**Exercise requirements**. Count the lines in the material below that contain the string "sogni" with matching case, and reply with the number alone.

*** Opening of Task input ***

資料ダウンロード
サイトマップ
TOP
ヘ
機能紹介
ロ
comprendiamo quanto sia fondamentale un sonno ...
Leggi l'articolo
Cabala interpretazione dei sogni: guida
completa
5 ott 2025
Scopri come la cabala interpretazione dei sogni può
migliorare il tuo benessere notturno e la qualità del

*** Close of Task input ***
*** Opening of Task input ***

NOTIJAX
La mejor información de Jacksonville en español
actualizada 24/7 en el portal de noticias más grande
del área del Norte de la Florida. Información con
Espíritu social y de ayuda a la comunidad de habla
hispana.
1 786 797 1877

*** Close of Task input ***

**Answer for this exercise**. 2